Partido

Nesses tempos de redes sociais polvilhadas de fotografias, vídeos e textos curtos, instantâneos quase nus, a exibir abertamente o que pensa seu autor, ter posição não me parece mais motivo para timidez. A timidez deve ser deixada para nossas anotações em papel e muito pessoais. Eu, a exemplo, tenho lá meus gloriosos cadernos de papel, legítimos amigões para toda hora, e abertos, sempre, a meus desatinos e demais imposturas da língua. Algo que pratico muitas vezes deitado e quase no escuro total.

Caneta à mão e tinta sobre papel pautado, sim, pautado, minha motricidade prescinde da folha totalmente branca para pedir por linhas, margens, traços e riscos, que limitem meus gestos no comando de uma esferográfica. Gestos, por alguma imperfeição genética, que nem sempre respondem ao meu cérebro no rabiscar palavras descomprometidas. Falo difícil? O leitor perdoe, mas não encontro outro caminho para falar desses cadernos e sua importância, iniciados em meus nem tão distantes dezesseis anos e alguns adolescentes meses.

Ao todo, hoje, há quinze cadernos. Todos com textos não muito longos, duas, três páginas, se tanto, pretensos poemas, exercícios, anotações das mais diversas e que, quase cronologicamente, se apresentam na medida em que vão sendo escritos (ao que chamam, com propriedade, escrita automática, embora prefira chamar simplesmente por "rascunho"). Quem sabe sirvam para algum tipo de pesquisa sobre processos de escrita de um escritor, ou de quem se descobriu escritor desde cedo sem haver muito publicado. Honestamente, creio que servirão para compreender meus desníveis e desproporções mentais, do que para qualquer exótica investigação literária.

Bom, nesses cadernos, embora haja razoável ficção e variadas expressões poéticas, há bom volume em anotações, sobretudo política e história, além de frases e páragrafos de outros autores que considero importantes. E foi em suas pautas que surgiu o adolescente rebelde, o esquerdista atônito e desavisado, fazendo frente aos primeiros instantes de democracia brasileira, o empreendedor maluco na esquisitice chamada URV e da dolarização da economia, que depois virou plano Real, o imigrante confuso na América confusa dos atentados às torres gêmeas, o escritor a se definir escritor (essa a pior e dura das catarses), e o pensador, desapaixonado mas convicto de suas opções e opiniões.

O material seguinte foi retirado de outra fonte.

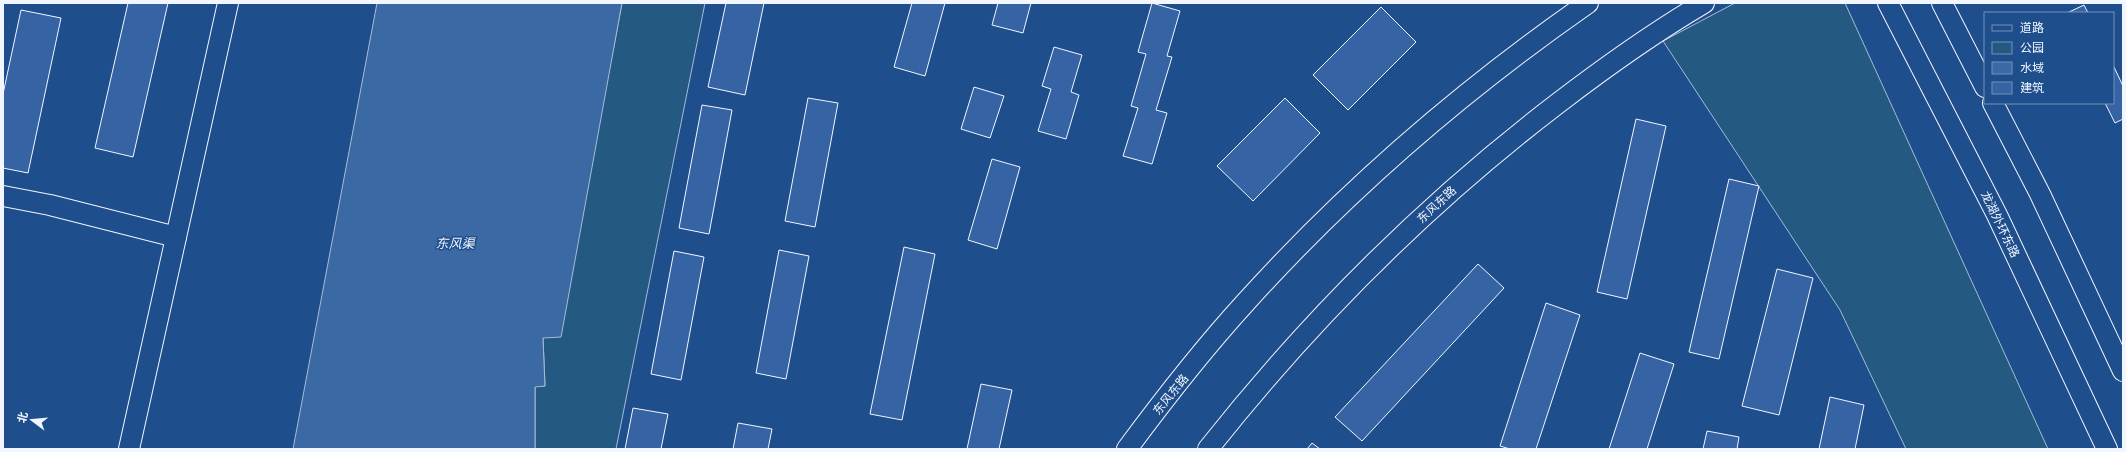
<svg xmlns="http://www.w3.org/2000/svg" width="2126" height="452" viewBox="0 0 2126 452" font-family="Barlow,'Noto Sans SC',sans-serif">
<style>
.green{fill:#245a82;stroke:#a8bbd7}
.water{fill:#3b69a3;stroke:#a8bbd7}
.building{fill:#3563a3;stroke:#f2f6ff}
.lines{fill:none;stroke-linecap:round;stroke-linejoin:round}
.secondary-casing{stroke:#f2f6ff;stroke-width:22}
.secondary{stroke:#1f4e8c;stroke-width:20}
.labels{text-anchor:middle;dominant-baseline:central;stroke-width:3;stroke-linejoin:round;paint-order:stroke}
.street-label{font-size:12px;fill:#f2f6ff;stroke:#1f4e8c}
.water-label{font-size:13px;font-style:italic;fill:#f2f6ff;stroke:#1f4e8c}
</style>
<rect width="100%" height="100%" fill="#1f4e8c"/>
<g class="green">
<polygon points="622,3 705,3 616,449 535,449 535,386 545,386 543,338 613,51"/>
<polygon points="1735,3 1845,3 2048,449 1906,449 1840,310 1663,41"/>
</g>
<polygon class="water" points="377,3 622,3 561,337 543,338 545,386 535,387 535,449 293,449"/>
<g class="building">
<polygon points="128,3 168,3 133,157 95,148"/>
<polygon points="726,3 764,3 745,95 708,87"/>
<polygon points="912,3 945,3 925,76 894,67"/>
<polygon points="998,3 1031,3 1023,33 992,25"/>
<polygon points="1152,3 1180,11 1167,56 1172,57 1156,110 1167,113 1152,164 1123,156 1138,108 1131,106 1146,54 1138,52"/>
<polygon points="2084,5 2088,13 2067,13"/>
<polygon points="1381,7 1416,42 1348,110 1313,75"/>
<polygon points="21,10 61,18 28,173 3,168 3,94"/>
<polygon points="1054,47 1082,55 1071,92 1079,95 1066,139 1038,131 1051,89 1042,86"/>
<polygon points="2113,65 2123,86 2123,119 2115,123 2105,103 2113,103"/>
<polygon points="974,87 1004,96 990,138 961,129"/>
<polygon points="808,98 838,103 815,227 785,221"/>
<polygon points="1285,98 1320,133 1253,201 1217,166"/>
<polygon points="702,105 732,110 709,234 679,228"/>
<polygon points="1636,119 1666,126 1627,299 1597,292"/>
<polygon points="992,159 1020,167 997,249 968,240"/>
<polygon points="1729,179 1759,186 1719,359 1689,352"/>
<polygon points="904,247 935,254 902,420 870,414"/>
<polygon points="779,250 809,256 786,379 756,373"/>
<polygon points="674,251 704,257 681,380 651,374"/>
<polygon points="1478,264 1504,288 1362,441 1335,417"/>
<polygon points="1777,269 1813,278 1779,415 1742,406"/>
<polygon points="1546,303 1580,315 1536,449 1510,449 1500,446"/>
<polygon points="1640,353 1674,364 1647,449 1609,449"/>
<polygon points="981,384 1012,390 999,449 967,449"/>
<polygon points="1830,397 1864,405 1855,449 1819,449"/>
<polygon points="633,408 668,414 661,449 625,449"/>
<polygon points="738,423 772,429 768,449 733,449"/>
<polygon points="1707,431 1739,437 1737,449 1703,449"/>
<polygon points="1312,443 1320,449 1307,449"/>
</g>
<g class="lines">
<g class="secondary-casing">
<g id="secondary">
<polyline points="1888,3 1997,215 2107,449"/>
<polyline points="1942,3 1985,87"/>
<polyline points="1993,103 2040,194 2123,371"/>
<polyline points="3,196 50,205 176,237"/>
<polyline points="129,449 228,3"/>
<path d="M1127 449C1164 399 1203 349 1245 303 1347 190 1463 90 1588 3"/>
<path d="M1208 449C1310 320 1426 204 1557 104 1604 68 1653 33 1704 3"/>
</g>
</g>
<use href="#secondary" class="secondary"/>
</g>
<g class="labels">
<g class="street-label">
<text transform="translate(1436 204) rotate(-43)">东风东路</text>
<text transform="translate(2001 224) rotate(64)">龙湖外环东路</text>
<text transform="translate(1170 394) rotate(-51)">东风东路</text>
</g>
<g class="water-label">
<text x="455" y="243">东风渠</text>
</g>
</g>
<rect width="2126" height="452" fill="none" stroke="#f2f6ff" stroke-width="8"/>
<rect x="1984" y="12" width="130" height="92" fill="#1f4e8c" stroke="#7391ba"/>
<rect x="1992" y="25" width="20" height="6" fill="#1f4e8c" stroke="#7391ba"/>
<text x="2020" y="32" font-size="12" fill="#f2f6ff">道路</text>
<rect x="1992" y="42" width="20" height="12" fill="#245a82" stroke="#7391ba"/>
<text x="2020" y="52" font-size="12" fill="#f2f6ff">公园</text>
<rect x="1992" y="62" width="20" height="12" fill="#3b69a3" stroke="#7391ba"/>
<text x="2020" y="72" font-size="12" fill="#f2f6ff">水域</text>
<rect x="1992" y="82" width="20" height="12" fill="#3563a3" stroke="#7391ba"/>
<text x="2020" y="92" font-size="12" fill="#f2f6ff">建筑</text>
<g transform="translate(32 420) rotate(286)" stroke="#1f4e8c" stroke-width="3" paint-order="stroke">
<path d="M0-3L7 15L0 10L-7 15Z" fill="#f2f6ff"/>
<text y="-6" font-size="11" font-weight="bold" text-anchor="middle" fill="#f2f6ff">北</text>
</g>
</svg>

Não quero, destas linhas, fazer confessionário. A pretensão é mais filosófica do que política, talvez até ficcional – sou afinal meu personagem, e dele falei acima, e a partir dele seguirei escrevendo, mentindo, sempre, como Pessoa. Se para determinados parentes seria melhor que fosse eu caminhoneiro ou pedreiro, ou até gesseiro (que anda tanto em falta e tão caro cobram), para azar resolvi tomar partido.

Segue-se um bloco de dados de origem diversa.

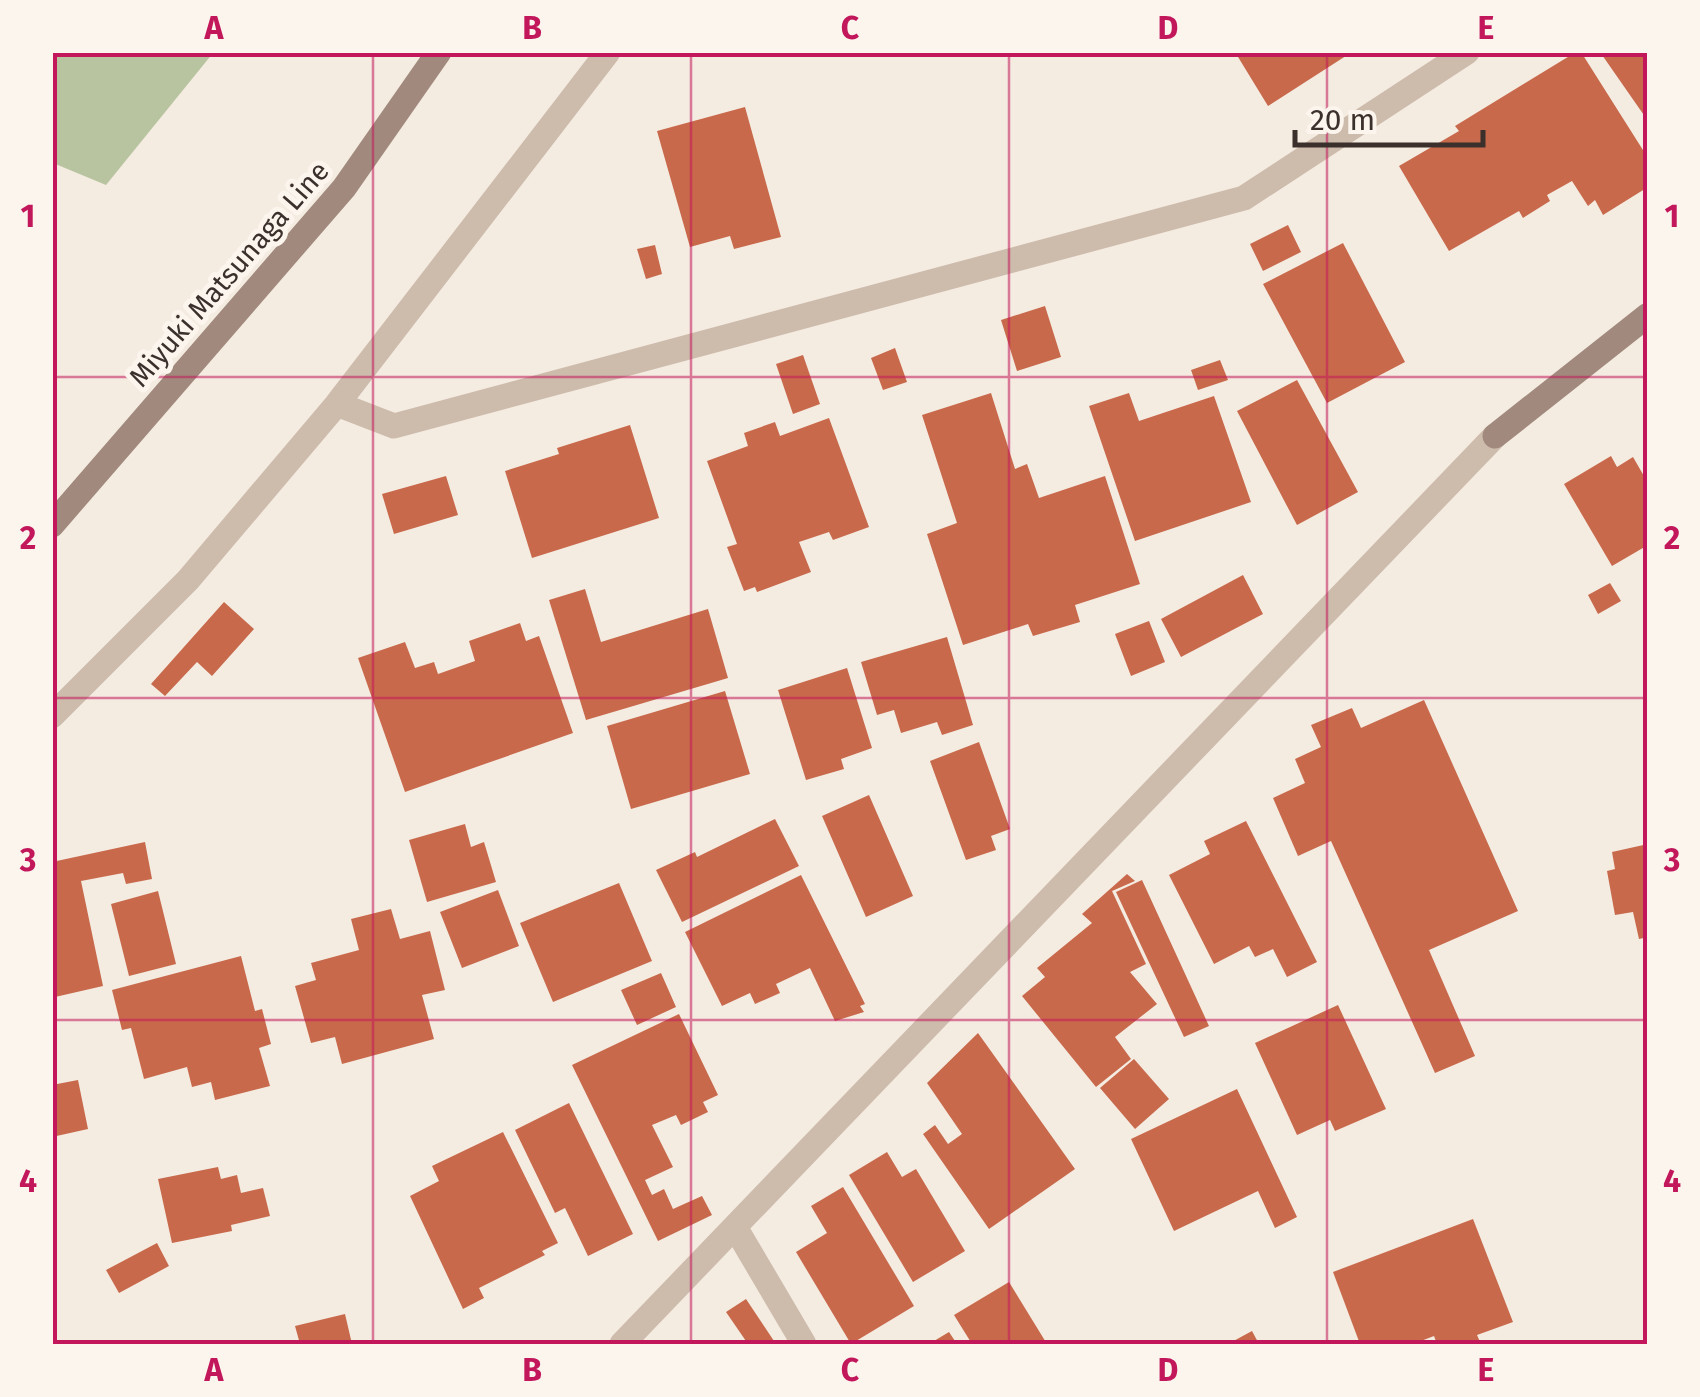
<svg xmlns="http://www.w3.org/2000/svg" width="1700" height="1397" font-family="'Fira Sans',sans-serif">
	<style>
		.grass { fill: #b8c4a0 }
		.building { fill: #c8694b }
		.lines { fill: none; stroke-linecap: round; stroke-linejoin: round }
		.street { stroke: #cdbbac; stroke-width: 25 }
		.secondary { stroke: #a18a7d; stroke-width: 25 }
		.grid { fill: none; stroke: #c2185b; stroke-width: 2.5; stroke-opacity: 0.55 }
		.labels { text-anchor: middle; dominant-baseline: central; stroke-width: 10; stroke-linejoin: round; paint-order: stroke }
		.street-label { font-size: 28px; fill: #3b302b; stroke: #fbf5ee }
		.neatline { fill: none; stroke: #c2185b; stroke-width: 4 }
		.grid-label { font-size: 32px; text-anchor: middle; font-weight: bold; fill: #c2185b }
	</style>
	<rect width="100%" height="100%" fill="#f4ebe1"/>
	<!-- grass -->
	<path class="grass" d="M52 53 53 52 213 53 106 185 53 163Z"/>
	<!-- building -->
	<path class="building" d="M1235 52H1352L1268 106Z
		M1576 52H1581L1648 158V187L1603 215 1595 200 1588 206 1572 181 1547 195 1550 201 1523 218 1519 211 1449 251 1399 166 1459 131 1455 126Z
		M1600 52H1648V121Z
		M745 107 781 237 734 249 730 236 690 247 657 131Z
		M1288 225 1301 252 1263 271 1250 244Z
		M1343 243 1405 362 1327 403 1263 284Z
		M655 245 662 274 646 279 637 249Z
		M1045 306 1061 357 1017 371 1001 320Z
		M895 348 907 382 883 390 871 358Z
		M803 355 820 404 793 414 776 364Z
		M1220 360 1228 380 1198 390 1191 370Z
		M1297 380 1358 492 1297 525 1237 411Z
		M991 393 1015 469 1027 464 1039 498 1105 476 1140 584 1075 605 1080 622 1033 636 1028 624 963 645 927 534 957 523 922 415Z
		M1129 393 1139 421 1214 396 1251 502 1135 541 1089 406Z
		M829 418 869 527 833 540 829 532 799 542 811 572 757 592 755 587 744 591 727 547 737 544 707 461 748 446 744 433 775 422 780 436Z
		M630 425 659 518 532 558 505 471 559 454 557 448Z
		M1611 456 1617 467 1633 457 1648 483V545L1612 566 1564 484Z
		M446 476 458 515 394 534 382 494Z
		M1243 575 1263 614 1181 657 1161 619Z
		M1610 583 1621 601 1598 614 1588 595Z
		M585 589 601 642 708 609 728 678 586 720 549 600Z
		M224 602 254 629 212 676 197 662 165 696 151 684Z
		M1149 621 1165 662 1131 676 1115 634Z
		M520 623 526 641 539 636 573 733 405 792 358 658 405 642 415 668 434 662 438 674 475 661 469 641Z
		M947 637 973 725 942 735 937 722 901 733 894 710 877 715 861 662Z
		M847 668 872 748 841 759 844 769 806 780 778 690Z
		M725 691 750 774 631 809 607 726Z
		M1424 700 1518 911 1429 950 1475 1056 1435 1073 1331 841 1298 856 1273 798 1305 783 1295 759 1321 747 1311 725 1352 708 1361 728Z
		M979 742 1010 829 991 836 996 850 966 860 930 761Z
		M869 795 913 896 866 917 822 816Z
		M775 819 799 866 682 922 656 870 695 852 697 857Z
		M1246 821 1317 962 1287 977 1273 949 1255 957 1249 946 1214 964 1169 875 1210 854 1204 841Z
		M465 824 471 847 484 842 496 882 427 902 409 840Z
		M145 842 152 879 126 884 123 873 81 881 103 986 55 997 52 862Z
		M1648 844V937L1639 939 1633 912 1615 915 1607 871 1615 869 1612 852Z
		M1127 874 1135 881 1112 891 1146 964 1130 972 1157 1004 1115 1037 1131 1059 1096 1087 1022 996 1045 977 1037 968 1092 923 1082 914Z
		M801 875 865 1004 860 1006 864 1012 835 1021 810 968 776 984 780 993 755 1004 750 993 722 1006 685 932Z
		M1142 880 1209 1026 1184 1037 1116 892Z
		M619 883 652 961 553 1002 520 923Z
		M498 890 519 946 462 968 440 912Z
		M158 891 176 964 129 976 111 904Z
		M391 909 400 939 430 931 445 990 422 995 434 1039 342 1064 335 1037 311 1043 295 986 316 980 311 963 359 950 351 919Z
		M241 956 255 1011 262 1009 271 1044 259 1048 270 1086 215 1100 211 1082 192 1087 187 1067 144 1079 131 1028 122 1030 112 990Z
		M661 973 676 1007 637 1025 621 990Z
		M1338 1005 1386 1109 1335 1131 1330 1120 1297 1135 1255 1043Z
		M679 1014 718 1095 703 1102 708 1112 681 1125 676 1115 652 1125 673 1167 645 1180 652 1195 664 1189 673 1209 702 1196 712 1215 658 1241 572 1065Z
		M978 1033 1075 1169 989 1229 923 1134 935 1125 948 1144 962 1134 927 1083Z
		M1134 1059 1169 1099 1135 1129 1100 1088Z
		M78 1080 88 1129 52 1137V1085Z
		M1237 1089 1297 1217 1275 1228 1258 1191 1174 1231 1131 1139Z
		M569 1103 633 1234 588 1256 565 1208 555 1213 515 1130Z
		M503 1132 558 1243 542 1251 545 1255 479 1288 484 1298 463 1309 410 1196 439 1181 432 1166Z
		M887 1152 902 1177 916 1169 965 1251 913 1282 849 1175Z
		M218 1167 221 1179 237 1175 241 1193 263 1188 270 1216 231 1225 232 1231 172 1243 158 1179Z
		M843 1187 914 1306 851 1344 796 1252 827 1233 811 1206Z
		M1473 1219 1513 1322 1477 1335 1481 1344H1437L1434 1336 1413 1344H1360L1333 1272Z
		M157 1243 169 1266 119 1293 106 1270Z
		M1009 1282 1047 1344H972L954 1315Z
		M746 1299 776 1344H748L726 1312Z
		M345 1314 352 1344H300L295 1326Z
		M1252 1331 1259 1344H1228Z
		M949 1332 957 1344H929Z"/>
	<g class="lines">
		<!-- street -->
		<path class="street" d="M337 404 394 426 1244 198 1467 52
			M52 716 188 580 337 404 608 52
			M735 1227 804 1344
			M622 1344 1495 436"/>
		<!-- secondary -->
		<path class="secondary" d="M1495 436 1648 315
			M52 525 344 188 439 52"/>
	</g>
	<!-- grid -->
	<path class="grid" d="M373 52V1344M691 52V1344M1009 52V1344M1327 52V1344M52 377H1648M52 698H1648M52 1020H1648"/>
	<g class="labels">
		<!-- street labels -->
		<g class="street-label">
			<text transform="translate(229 274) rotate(-49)">Miyuki Matsunaga Line</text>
		</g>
	</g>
	<!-- border -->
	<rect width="1700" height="1397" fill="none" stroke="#fbf5ee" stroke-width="110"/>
	<!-- scale -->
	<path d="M1295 130v15h188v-15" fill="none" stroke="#3b302b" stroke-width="5"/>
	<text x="1310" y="130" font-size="30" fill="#3b302b" stroke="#fbf5ee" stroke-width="8" paint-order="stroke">20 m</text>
	<rect x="55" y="55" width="1590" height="1287" class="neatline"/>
	<g class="grid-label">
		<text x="214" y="39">A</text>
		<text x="532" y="39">B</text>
		<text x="850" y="39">C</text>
		<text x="1168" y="39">D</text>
		<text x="1486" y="39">E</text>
		<text x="28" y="227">1</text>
		<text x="1672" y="227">1</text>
		<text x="28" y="549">2</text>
		<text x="1672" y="549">2</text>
		<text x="28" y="871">3</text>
		<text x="1672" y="871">3</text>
		<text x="28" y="1192">4</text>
		<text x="1672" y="1192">4</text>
		<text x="214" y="1381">A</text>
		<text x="532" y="1381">B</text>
		<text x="850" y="1381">C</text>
		<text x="1168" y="1381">D</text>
		<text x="1486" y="1381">E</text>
	</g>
</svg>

Então, ao retomar anotações no décimo quinto caderno, recém aberto, percebi a importância do momento histórico e político que vivenciamos, e o valor de se tomar posição. E disso tomei nota, de imediato, e não poderia ser diferente. Em tempos pós-eleitorais de nossa nação continental, que posa como sétima economia do mundoao alvorecer do século 21, peça chave do inovador Brics a quebrar a hegemonia do dólar, talvez seja o grande momento para se assumir intelectual, e intelectual de esquerda, comunista, sim, senhor e senhora.

Mas cabe ressalva que talvez merecesse somente parênteses: ser de esquerda e tomar para si a palavra comunista, não significa aderir à paixão desenfreada do contra tudo e todos. Tampouco a de adesão ao que outros fazem para assim se dizer progressista e uma pessoa dissimuladamente democrática, etc e tal. Nem vale o criticar por criticar, sair a bancar o opinativo sem guardar conteúdo, típico de um legítimo falador desenfreado que aprendeu a fazer barulho sem aprender a fazer silêncio.

Estamos cada vez mais nos comunicando instaneamente em som, imagem e legendas, e como nunca devemos nos mostrar democraticamente, a se dizer: com causa e consequência. Toda essa gente esquisita que sai às ruas ou vitupera nas redes digitais pedindo ditadura, merece que todos falemos sem pudor o que deles e do mundo de fato pensamos. Sob pena de assistirmos a população de vermes anti-democráticos se proliferar pelo esgoto golpista. E isto também está lá, nos cadernos, em germe que agora toma florada, por força própria e pelos ventos da necessidade.